# EXTRAIT DU DOCUMENT

※ ※ ※

Ce matin. Petit déjeuner. "Bien dormi", m'entends-je adresser. "Oui", réponds-je la bouche pleine. "Tu n'as rien entendu ?". "Entendu quoi ?". "L'alarme incendie qui a hurlé à 1h du matin à côté de ta chambre". Heureusement que c'était une erreur. Faut dire qu'avec toute cette pluie je dors tranquille..
Vers 10h30 à la faveur d'une accalmie, je me mets en route. Et je repense à Tom, qui avait déjà préfiguré ma prochaine destination: Maribo (peut-être ne l'avais-je pas bien compris, à l'époque). Je fais rapidement une halte ravitaillement (que j'appellerai la halte bananes jus d'orange) et me remets en route.
Je passe à travers une ville portuaire qui me donne l'impression que, ça y est, je suis à la mer.
11h, la pluie se met à tomber. Les cyclistes sont serrés
sous les abribus. Les badauds brandissent leurs parapluies colorés, pour
faire croire encore aux naïfs qu'il y a un peu de soleil à cette
période de l'année dans leur ville humide. Les essuies glaces
surchauffent et peines à assumer pleinement leur mission. Les camions
éclaboussent les cyclistes téméraires qui tentent une percée désespérée à
travers la große Regen (neine, kleine Regen bitten, danke).
Mon manteau imperméabilisé tient 15 minutes.

※ ※ ※

# DONNÉES D'ÉTUDE
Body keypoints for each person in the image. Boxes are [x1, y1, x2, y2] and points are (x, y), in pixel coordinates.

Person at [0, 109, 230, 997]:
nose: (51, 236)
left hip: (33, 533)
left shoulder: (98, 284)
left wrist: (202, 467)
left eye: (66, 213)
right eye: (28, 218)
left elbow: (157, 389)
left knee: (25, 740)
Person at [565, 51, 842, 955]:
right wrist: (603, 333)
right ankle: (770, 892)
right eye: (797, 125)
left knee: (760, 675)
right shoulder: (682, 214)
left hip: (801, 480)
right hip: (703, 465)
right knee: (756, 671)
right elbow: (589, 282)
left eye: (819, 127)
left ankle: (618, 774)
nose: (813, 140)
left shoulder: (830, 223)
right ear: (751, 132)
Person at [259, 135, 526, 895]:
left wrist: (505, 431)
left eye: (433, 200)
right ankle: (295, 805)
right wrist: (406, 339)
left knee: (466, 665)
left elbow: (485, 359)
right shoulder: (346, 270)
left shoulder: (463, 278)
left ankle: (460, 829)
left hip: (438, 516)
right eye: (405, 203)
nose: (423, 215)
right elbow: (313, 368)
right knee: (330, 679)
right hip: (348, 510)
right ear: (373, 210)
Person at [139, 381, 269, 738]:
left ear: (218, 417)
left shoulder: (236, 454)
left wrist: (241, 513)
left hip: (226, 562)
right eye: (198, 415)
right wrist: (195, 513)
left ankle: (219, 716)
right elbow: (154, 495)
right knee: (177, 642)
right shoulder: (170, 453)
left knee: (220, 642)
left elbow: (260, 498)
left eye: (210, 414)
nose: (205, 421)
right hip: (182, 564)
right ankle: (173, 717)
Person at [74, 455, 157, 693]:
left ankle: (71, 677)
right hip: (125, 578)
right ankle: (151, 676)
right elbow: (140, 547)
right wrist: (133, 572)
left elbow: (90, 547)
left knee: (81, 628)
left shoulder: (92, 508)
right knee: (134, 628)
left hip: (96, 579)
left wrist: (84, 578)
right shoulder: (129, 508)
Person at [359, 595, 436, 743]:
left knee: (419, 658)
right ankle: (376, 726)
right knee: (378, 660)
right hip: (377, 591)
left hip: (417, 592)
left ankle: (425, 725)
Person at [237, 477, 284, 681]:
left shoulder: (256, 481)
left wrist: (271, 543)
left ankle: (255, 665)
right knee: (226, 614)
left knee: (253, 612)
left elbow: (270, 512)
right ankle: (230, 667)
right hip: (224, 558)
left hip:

※ ※ ※

# CONSIGNES
[a] Réécrivez le passage du récit qui va de "Vers 10h30 à" jusqu'à "Regen bitten, danke).", en remplaçant "parapluies" par "ombrelles".
[b] Relevez toutes les heures de la journée mentionnées dans le récit.

# SOLUTIONS
[a]
Vers 10h30 à la faveur d'une accalmie, je me mets en route. Et je repense à Tom, qui avait déjà préfiguré ma prochaine destination: Maribo (peut-être ne l'avais-je pas bien compris, à l'époque). Je fais rapidement une halte ravitaillement (que j'appellerai la halte bananes jus d'orange) et me remets en route.
Je passe à travers une ville portuaire qui me donne l'impression que, ça y est, je suis à la mer.
11h, la pluie se met à tomber. Les cyclistes sont serrés
sous les abribus. Les badauds brandissent leurs ombrelles colorés, pour
faire croire encore aux naïfs qu'il y a un peu de soleil à cette
période de l'année dans leur ville humide. Les essuies glaces
surchauffent et peines à assumer pleinement leur mission. Les camions
éclaboussent les cyclistes téméraires qui tentent une percée désespérée à
travers la große Regen (neine, kleine Regen bitten, danke).

[b] 1h du matin, 10h30, 11h